GIVEN REQUEST: Count the lines in the items below that contain the string "ground", and reply with only that number.

DATASET ROWS:
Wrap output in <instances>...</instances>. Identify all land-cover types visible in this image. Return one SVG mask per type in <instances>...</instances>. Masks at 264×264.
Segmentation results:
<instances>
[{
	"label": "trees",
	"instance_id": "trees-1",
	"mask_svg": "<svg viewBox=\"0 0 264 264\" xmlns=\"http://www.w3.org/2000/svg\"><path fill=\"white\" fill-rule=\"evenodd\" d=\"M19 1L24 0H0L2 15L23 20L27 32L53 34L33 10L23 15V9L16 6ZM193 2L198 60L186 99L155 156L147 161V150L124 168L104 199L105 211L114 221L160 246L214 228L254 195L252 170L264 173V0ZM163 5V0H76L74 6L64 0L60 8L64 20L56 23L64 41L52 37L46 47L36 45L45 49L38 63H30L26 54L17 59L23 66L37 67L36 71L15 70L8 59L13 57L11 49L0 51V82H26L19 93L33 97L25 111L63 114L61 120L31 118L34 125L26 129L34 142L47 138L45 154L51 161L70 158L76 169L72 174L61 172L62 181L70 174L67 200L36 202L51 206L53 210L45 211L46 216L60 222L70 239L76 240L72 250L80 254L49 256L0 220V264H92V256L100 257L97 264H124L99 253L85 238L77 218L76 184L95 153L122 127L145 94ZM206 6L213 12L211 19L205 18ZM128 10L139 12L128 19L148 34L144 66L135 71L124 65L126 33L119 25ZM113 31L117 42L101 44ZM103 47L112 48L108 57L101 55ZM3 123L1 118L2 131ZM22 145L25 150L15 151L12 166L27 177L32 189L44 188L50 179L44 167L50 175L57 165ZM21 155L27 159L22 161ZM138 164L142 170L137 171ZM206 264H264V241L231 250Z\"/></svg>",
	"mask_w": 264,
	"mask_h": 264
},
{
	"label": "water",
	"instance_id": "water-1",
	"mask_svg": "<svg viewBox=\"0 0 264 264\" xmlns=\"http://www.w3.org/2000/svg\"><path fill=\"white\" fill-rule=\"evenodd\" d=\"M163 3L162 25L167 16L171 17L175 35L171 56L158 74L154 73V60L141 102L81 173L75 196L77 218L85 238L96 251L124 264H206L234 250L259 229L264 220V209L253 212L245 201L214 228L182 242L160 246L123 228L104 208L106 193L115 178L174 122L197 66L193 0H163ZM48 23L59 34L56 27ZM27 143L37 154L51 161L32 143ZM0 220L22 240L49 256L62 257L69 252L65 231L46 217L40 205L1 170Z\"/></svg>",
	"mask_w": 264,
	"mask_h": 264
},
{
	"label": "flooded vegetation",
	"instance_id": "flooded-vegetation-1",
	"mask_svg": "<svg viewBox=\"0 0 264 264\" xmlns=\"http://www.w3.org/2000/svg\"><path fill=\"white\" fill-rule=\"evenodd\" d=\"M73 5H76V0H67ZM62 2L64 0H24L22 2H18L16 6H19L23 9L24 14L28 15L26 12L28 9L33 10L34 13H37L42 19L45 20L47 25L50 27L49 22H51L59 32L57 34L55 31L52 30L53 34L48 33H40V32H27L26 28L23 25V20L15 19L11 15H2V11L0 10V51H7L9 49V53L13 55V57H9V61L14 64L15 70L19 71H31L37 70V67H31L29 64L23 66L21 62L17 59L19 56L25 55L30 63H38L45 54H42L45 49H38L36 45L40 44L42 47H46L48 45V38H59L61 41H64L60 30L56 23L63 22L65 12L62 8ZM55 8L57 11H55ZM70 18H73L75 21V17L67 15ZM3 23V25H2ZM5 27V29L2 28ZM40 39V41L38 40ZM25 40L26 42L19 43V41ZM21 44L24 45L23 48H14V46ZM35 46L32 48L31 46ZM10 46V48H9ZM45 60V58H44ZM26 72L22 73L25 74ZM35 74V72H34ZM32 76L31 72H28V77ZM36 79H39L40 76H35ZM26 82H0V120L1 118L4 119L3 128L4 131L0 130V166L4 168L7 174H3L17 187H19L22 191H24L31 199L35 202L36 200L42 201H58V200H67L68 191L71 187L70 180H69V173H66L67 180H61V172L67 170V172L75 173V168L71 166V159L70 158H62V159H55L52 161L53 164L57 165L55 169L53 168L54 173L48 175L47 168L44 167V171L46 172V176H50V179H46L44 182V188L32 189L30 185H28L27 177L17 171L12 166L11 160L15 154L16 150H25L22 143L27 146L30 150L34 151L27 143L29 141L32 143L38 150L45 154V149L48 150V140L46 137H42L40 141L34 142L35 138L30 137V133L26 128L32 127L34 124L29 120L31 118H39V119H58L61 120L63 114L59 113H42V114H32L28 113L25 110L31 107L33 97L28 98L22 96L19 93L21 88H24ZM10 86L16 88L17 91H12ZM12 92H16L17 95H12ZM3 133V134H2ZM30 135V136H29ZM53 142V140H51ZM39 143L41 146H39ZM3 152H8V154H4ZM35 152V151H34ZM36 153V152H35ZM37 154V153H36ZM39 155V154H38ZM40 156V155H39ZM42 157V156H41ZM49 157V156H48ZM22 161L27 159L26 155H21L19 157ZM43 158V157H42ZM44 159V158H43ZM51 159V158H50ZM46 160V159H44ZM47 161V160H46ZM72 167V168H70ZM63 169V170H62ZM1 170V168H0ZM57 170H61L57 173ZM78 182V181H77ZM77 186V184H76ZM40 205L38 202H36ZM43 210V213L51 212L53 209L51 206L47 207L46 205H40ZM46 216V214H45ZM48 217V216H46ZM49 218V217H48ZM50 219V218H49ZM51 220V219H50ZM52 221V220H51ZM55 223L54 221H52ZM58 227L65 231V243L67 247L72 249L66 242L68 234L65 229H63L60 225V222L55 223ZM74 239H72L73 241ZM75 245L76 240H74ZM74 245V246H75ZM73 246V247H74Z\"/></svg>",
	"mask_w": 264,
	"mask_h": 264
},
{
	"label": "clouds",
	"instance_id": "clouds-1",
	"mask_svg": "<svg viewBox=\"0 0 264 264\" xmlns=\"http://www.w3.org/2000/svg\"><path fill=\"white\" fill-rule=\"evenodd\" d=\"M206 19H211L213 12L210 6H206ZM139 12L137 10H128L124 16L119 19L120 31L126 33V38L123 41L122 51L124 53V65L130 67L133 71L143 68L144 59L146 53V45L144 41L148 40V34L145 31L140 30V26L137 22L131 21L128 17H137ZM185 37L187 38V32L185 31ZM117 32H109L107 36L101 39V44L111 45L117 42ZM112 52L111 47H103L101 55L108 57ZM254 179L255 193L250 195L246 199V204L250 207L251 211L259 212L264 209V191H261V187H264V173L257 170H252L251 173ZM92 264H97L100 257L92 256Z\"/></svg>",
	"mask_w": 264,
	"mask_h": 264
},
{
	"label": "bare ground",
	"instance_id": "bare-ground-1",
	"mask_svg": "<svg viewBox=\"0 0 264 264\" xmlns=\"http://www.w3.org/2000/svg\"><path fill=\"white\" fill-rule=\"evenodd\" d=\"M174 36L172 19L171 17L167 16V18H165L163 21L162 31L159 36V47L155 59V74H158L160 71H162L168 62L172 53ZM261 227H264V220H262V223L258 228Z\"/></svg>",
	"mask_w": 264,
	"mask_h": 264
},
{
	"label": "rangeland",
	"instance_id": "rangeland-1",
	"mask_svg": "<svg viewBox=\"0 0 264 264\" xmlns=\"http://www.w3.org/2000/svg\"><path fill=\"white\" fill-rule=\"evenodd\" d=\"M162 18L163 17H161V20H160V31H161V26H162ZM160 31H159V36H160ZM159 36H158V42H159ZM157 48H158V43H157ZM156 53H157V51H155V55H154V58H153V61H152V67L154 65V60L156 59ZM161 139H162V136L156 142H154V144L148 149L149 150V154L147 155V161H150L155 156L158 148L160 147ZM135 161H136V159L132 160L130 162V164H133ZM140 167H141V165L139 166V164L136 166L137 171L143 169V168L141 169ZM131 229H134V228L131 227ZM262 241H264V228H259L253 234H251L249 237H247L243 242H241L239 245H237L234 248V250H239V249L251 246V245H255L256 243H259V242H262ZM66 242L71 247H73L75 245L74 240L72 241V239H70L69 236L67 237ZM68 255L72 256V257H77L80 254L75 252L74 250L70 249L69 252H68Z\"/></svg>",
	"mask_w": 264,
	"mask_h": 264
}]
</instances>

RESPONSE TO THE EXERCISE: 2